19/03/2014
Críticas duras à medida do governo

Críticas duras à medida do governo

19 de março de 2014


O jurista Ives Gandra Martins acompanha de perto o desenrolar da Medida Provisória 627. A seguir, sua opinião.

Diário do Comércio – Qual a sua análise sobre a MP 627, em tramitação no Congresso?

Ives Gandra – A MP está gerando uma instabilidade jurídica porque impõe critérios de uma contabilidade universal para uma legislação específica de contabilidade tributária. São duas linguagens que, apesar de haver alguns pontos em comum, são muito distintas. Possuem aspectos diferentes em função da sua finalidade. A legislação tributária para imposto de renda objetiva exclusivamente verificar se houve ‘aquisição de disponibilidade econômica ou jurídica’. Enquanto a legislação contábil dá um retrato empresarial das movimentações e de patrimônio de uma empresa. Pelo fato de a MP ser uma legislação ordinária, não poderia contrariar o artigo 43 do Código Tributário Nacional (CTN), que é lei com eficácia de lei complementar. Esse atropelo vai gerar muita discussão judicial.

DC – O senhor poderia dar um exemplo de insegurança jurídica provocada pela norma?
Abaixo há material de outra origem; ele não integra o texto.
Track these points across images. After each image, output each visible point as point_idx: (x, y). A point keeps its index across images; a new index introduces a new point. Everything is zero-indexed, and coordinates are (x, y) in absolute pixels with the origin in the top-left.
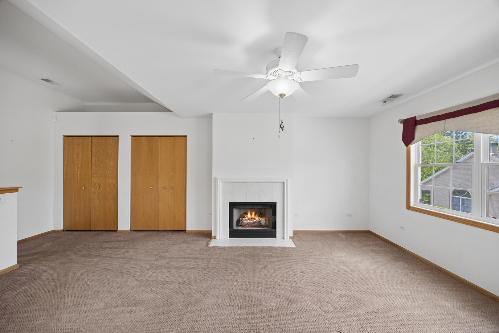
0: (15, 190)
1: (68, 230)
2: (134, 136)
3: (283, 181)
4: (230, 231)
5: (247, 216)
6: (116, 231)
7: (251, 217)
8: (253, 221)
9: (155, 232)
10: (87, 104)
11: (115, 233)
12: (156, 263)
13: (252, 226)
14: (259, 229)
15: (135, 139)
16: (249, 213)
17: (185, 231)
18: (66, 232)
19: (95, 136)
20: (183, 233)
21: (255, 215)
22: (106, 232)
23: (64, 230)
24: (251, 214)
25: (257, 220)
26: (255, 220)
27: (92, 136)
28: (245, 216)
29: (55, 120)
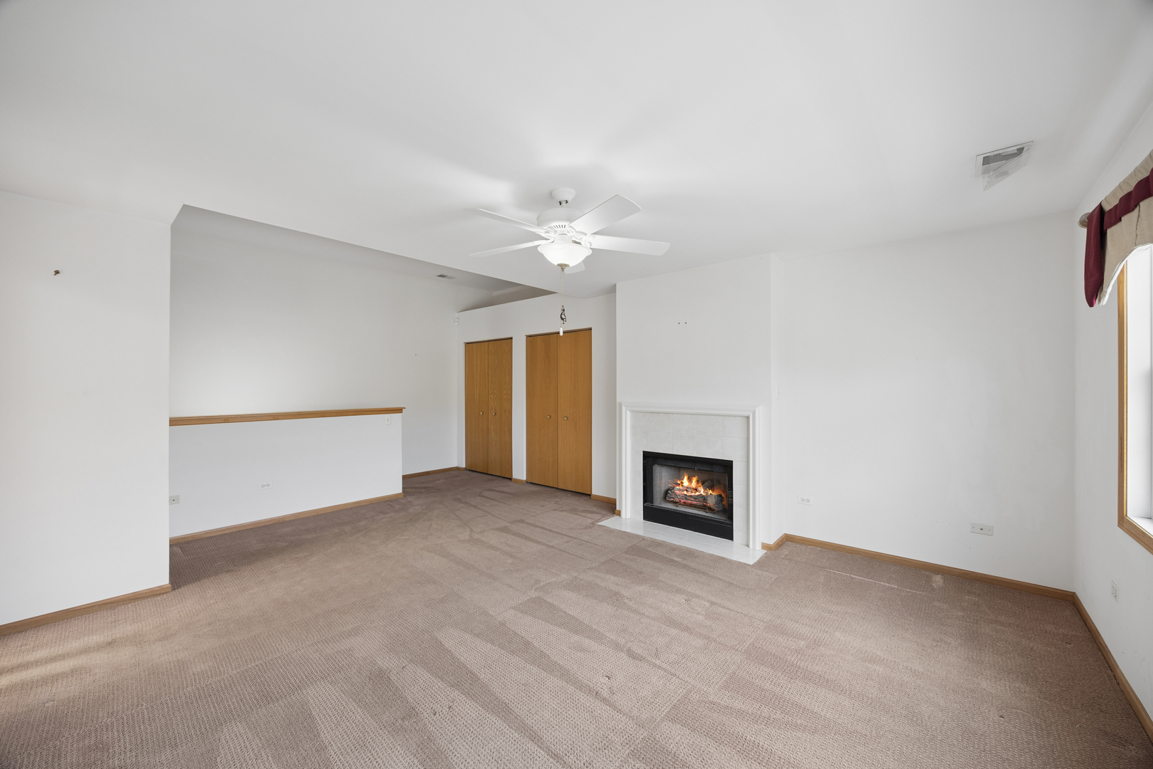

Ives Gandra – Uma pessoa física que possui ação de uma companhia estrangeira. Pelo texto da MP, haverá tributação mesmo que não haja a distribuição do lucro. O Supremo Tribunal Federal (STF), ao julgar uma Adin (Ação Direta de Inconstitucionalidade) sobre o tema, já havia decidido que as empresas coligadas não podem ser tributadas. No caso das empresas controladoras, a matéria continua em discussão. Com a MP, o governo retoma o assunto com a pretensão de tributar o lucro de todas as empresas, inclusive de controladas ou coligadas indiretas, como de uma empresa estrangeira que tem como acionista empresa brasileira, mesmo que não disponibilizado, ou seja, não distribuído.

DC – Como, então, adotar critérios de uma contabilidade com bases universais sem gerar conflito como o atual?

Ives Gandra – Modificando o conceito de renda contido no CTN por uma lei complementar. O artigo 43 diz: O imposto, de competência da União, sobre a renda e proventos de qualquer natureza tem como fato gerador a aquisição da disponibilidade econômica ou jurídica. A MP estabelece ainda a tributação de algo que não foi disponibilizado nem no exterior. É da mais forte inconstitucionalidade a retroatividade, vale dizer, a cobrança do passado, visto que se trata de cláusula pétrea. Mais um exemplo: uma empresa estrangeira que distribui lucros para outra empresa estrangeira, esta controlada ou coligada a empresa nacional, o lucro da segunda empresa estrangeira não disponibilizado nem para a outra empresa estrangeira, terminaria por ser tributado no Brasil.